The other route for these economies is the IMF’s July 2021 Special Drawing Rights (SDRs) initiative which opened up $650 billion in capital to save economies worldwide. How do SDR’s operate? They function as free capital the receiving nation can use on anything from replenishing foreign reserves, to exchanging for foreign currency, to financing flagship infrastructure projects. Predictably, this solution once again falls short, as the aforementioned $650 billion is allocated to the IMF’s member nations based on the size of their economies, naturally leaving smaller economies and those most in need behind. While the entirety of Africa splits $34 billion amongst themselves, the US hoards nearly quadruple that in $113 billion. Even IMF Director Kristalina Georgieva urged that those nations with more robust economies provide their unneeded SDRs to vulnerable nations, which displays an unsustainable reliance on certain nations to act in a manner opposite to their self-interest, something many nations will not be willing to do during these tumultuous times.
Where do we go from here?
In the midst of cascading financial crises, it can be easy to forget the root cause; a global pandemic is still ravaging regions like India, Brazil, Argentina, and Sub-Saharan Africa. Many of these nations are struggling with a third or even fourth wave, with infections doubling every 18 days and a mere 1.3 percent of the population being vaccinated. The exponential growth of these problems leads to a similarly compounding economic catastrophe where every escape route leads to higher health care expenditures, lower tax revenues, and chronically depleted foreign reserves.

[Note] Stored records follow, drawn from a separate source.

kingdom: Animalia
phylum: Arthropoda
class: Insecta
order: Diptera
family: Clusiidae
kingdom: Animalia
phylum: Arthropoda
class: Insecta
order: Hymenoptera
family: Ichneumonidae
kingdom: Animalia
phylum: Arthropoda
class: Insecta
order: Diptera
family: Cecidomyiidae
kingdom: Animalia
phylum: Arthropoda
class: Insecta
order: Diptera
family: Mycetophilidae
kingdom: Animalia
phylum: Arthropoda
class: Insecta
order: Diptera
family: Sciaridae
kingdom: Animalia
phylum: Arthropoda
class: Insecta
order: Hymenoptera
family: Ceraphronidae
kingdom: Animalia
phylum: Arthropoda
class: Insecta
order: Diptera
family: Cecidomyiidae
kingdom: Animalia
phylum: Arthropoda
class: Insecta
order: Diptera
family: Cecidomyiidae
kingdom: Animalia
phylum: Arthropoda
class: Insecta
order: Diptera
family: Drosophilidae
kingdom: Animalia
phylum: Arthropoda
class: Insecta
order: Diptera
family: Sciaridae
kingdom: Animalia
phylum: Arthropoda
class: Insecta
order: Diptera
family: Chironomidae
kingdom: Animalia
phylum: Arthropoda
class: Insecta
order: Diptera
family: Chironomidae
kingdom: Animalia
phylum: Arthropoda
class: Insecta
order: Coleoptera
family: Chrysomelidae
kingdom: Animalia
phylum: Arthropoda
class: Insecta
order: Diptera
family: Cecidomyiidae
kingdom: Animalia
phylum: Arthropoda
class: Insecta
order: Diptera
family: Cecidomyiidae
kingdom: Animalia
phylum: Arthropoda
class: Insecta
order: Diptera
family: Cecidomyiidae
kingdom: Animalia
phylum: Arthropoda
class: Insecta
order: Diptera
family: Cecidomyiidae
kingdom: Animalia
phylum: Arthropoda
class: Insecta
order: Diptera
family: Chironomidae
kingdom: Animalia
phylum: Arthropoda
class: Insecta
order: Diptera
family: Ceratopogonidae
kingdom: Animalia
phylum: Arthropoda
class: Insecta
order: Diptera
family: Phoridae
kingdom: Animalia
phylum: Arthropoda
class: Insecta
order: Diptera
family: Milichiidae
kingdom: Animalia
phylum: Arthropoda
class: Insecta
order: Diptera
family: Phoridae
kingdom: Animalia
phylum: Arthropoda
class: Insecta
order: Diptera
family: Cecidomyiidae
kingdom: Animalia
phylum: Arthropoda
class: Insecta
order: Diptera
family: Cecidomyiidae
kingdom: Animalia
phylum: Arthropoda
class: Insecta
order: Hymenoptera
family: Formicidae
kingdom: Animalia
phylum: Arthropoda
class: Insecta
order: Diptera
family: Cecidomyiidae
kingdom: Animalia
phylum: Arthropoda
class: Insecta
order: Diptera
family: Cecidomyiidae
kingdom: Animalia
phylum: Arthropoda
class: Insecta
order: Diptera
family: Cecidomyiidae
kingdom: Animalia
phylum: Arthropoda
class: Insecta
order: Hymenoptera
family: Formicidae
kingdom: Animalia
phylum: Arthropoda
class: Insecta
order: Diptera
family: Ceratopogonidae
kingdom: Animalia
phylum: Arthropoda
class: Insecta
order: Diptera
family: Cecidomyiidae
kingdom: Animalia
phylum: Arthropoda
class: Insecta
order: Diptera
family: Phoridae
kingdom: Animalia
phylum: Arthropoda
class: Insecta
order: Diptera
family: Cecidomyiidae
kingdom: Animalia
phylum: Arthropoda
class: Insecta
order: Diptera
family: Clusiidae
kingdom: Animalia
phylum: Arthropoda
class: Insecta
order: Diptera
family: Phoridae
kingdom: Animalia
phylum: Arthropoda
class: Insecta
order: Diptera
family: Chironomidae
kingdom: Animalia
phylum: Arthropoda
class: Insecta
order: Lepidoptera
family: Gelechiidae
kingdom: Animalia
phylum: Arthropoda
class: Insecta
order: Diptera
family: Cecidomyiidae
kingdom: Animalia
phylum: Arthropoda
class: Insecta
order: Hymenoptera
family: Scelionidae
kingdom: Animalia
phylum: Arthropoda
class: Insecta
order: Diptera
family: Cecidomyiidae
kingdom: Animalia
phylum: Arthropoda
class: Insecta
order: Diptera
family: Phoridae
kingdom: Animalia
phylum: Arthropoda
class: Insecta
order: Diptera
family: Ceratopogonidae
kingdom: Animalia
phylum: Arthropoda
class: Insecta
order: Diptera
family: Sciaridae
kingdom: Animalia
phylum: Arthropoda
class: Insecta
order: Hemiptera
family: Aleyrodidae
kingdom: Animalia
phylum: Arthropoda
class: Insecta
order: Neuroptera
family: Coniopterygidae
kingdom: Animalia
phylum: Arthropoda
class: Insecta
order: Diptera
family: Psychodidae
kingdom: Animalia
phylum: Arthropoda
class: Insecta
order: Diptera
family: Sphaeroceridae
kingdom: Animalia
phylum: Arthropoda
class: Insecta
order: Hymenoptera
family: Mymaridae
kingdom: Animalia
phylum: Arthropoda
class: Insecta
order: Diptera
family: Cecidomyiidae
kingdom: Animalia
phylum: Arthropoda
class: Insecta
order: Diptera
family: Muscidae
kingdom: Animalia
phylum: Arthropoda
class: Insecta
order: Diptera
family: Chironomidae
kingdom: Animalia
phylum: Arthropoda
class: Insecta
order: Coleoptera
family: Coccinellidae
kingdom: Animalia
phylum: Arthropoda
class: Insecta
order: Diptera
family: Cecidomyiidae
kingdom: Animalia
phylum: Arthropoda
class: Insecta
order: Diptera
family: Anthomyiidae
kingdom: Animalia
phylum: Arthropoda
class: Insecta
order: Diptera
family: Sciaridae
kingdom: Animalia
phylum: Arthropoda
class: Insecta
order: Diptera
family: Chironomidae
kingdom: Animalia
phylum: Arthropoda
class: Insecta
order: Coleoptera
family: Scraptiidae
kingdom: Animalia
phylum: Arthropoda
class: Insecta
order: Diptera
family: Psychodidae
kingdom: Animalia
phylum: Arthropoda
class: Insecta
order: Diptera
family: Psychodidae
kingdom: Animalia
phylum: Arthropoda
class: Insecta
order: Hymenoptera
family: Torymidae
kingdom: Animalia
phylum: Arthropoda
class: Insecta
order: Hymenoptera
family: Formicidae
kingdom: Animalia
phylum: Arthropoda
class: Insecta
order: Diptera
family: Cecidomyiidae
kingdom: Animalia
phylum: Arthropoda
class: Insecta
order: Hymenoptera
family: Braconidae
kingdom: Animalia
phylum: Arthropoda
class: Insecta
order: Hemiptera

In the arsenal of efforts to defeat the coronavirus in developing nations, the IMF, World Bank, developed world, and actors at fault like China ought to add taking a more holistic approach on issues like debt servicing, loan forgiveness, and capital reimbursement. Perhaps advanced nations ought to be more lenient with loans — such forbearance may allow developing nations to recover faster and be more likely to pay back loans in full in the long-run. This notwithstanding, the global community needs a more permanent solution to catalyze real growth in the developing world.